HACKER Q&A
📣 alexmolas

What's the SOTA for open source search embeddings?


Hi *

I'm working on a project that involves hybrid search (neural + keyword search) and I'm wondering which is the current state of the art regarding open source search embeddings.

Afaik Mixtral is the current sota for generative models, but the embeddings it gives aren't well suited for search. As far as I understand, using the last layer activations of a generative model as embeddings isn't a good idea since two different sentences may have similar embeddings because the next word to be predicted is the same, while the semantics of the sentences are very different, eg (1) No Luke, I am your [father] and (2) My name is Íñigo Montoya, you killed my [father]. The embeddings given by the last layer of a generative model for (1) and (2) are very similar since the next word to be predicted is the same, but the semantics are very different.

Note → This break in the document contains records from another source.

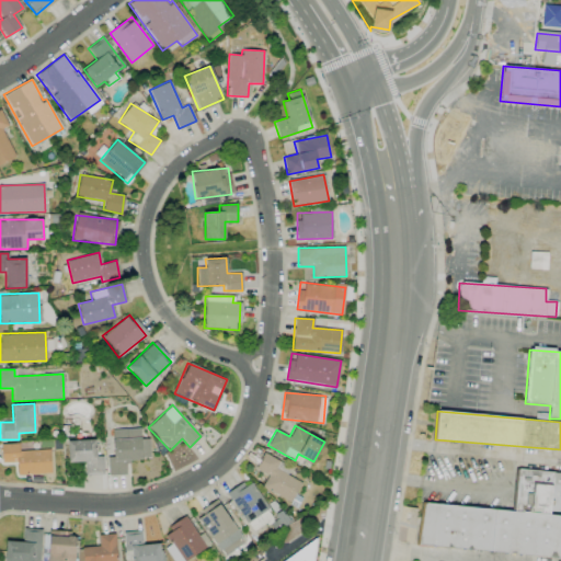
[(149,438),(140,438),(140,428),(112,430),(113,457),(107,457),(107,474),(126,474),(126,460),(150,459),(149,438)]
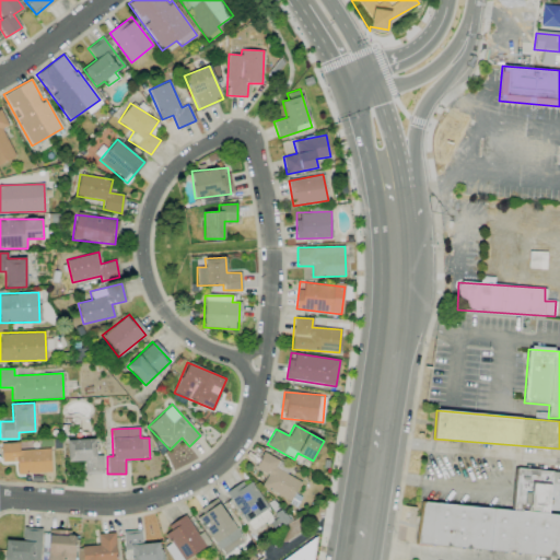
[(68,462),(84,461),(85,474),(103,473),(103,455),(96,455),(95,439),(67,440),(68,462)]
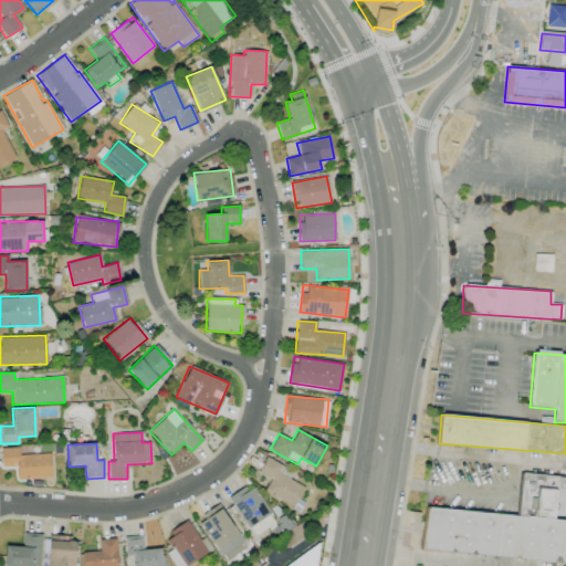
[(51,478),(50,453),(19,454),(19,447),(0,448),(1,467),(17,467),(17,479),(51,478)]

My question is then, which is the current sota for search embeddings? This is, embeddings that have been trained specifically for search.

Thank you!


  👤 dmezzetti Accepted Answer ✓
Funny timing on this question. Normally I'd say check out the MTEB leaderboard - https://huggingface.co/spaces/mteb/leaderboard

But the current leader is a Mistral model - https://huggingface.co/intfloat/e5-mistral-7b-instruct

Based on this paper - https://arxiv.org/abs/2401.00368.pdf

Fun times.